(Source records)
* * *
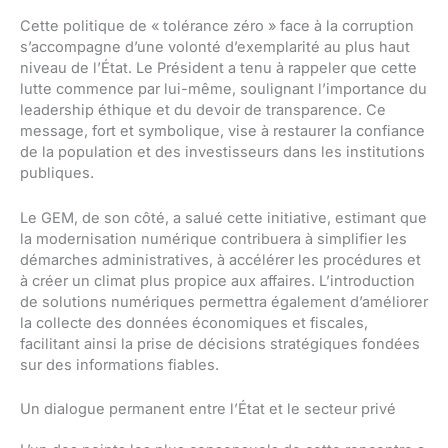
Cette politique de « tolérance zéro » face à la corruption
s’accompagne d’une volonté d’exemplarité au plus haut
niveau de l’État. Le Président a tenu à rappeler que cette
lutte commence par lui-même, soulignant l’importance du
leadership éthique et du devoir de transparence. Ce
message, fort et symbolique, vise à restaurer la confiance
de la population et des investisseurs dans les institutions
publiques.
Le GEM, de son côté, a salué cette initiative, estimant que
la modernisation numérique contribuera à simplifier les
démarches administratives, à accélérer les procédures et
à créer un climat plus propice aux affaires. L’introduction
de solutions numériques permettra également d’améliorer
la collecte des données économiques et fiscales,
facilitant ainsi la prise de décisions stratégiques fondées
sur des informations fiables.
Un dialogue permanent entre l’État et le secteur privé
* * *
Work item — Swap "investisseurs" for "entrepreneurs" throughout the listing, and write out the listing's lines again with nothing else changed. Leave out the pictures.

Result of this task —
Cette politique de « tolérance zéro » face à la corruption
s’accompagne d’une volonté d’exemplarité au plus haut
niveau de l’État. Le Président a tenu à rappeler que cette
lutte commence par lui-même, soulignant l’importance du
leadership éthique et du devoir de transparence. Ce
message, fort et symbolique, vise à restaurer la confiance
de la population et des entrepreneurs dans les institutions
publiques.
Le GEM, de son côté, a salué cette initiative, estimant que
la modernisation numérique contribuera à simplifier les
démarches administratives, à accélérer les procédures et
à créer un climat plus propice aux affaires. L’introduction
de solutions numériques permettra également d’améliorer
la collecte des données économiques et fiscales,
facilitant ainsi la prise de décisions stratégiques fondées
sur des informations fiables.
Un dialogue permanent entre l’État et le secteur privé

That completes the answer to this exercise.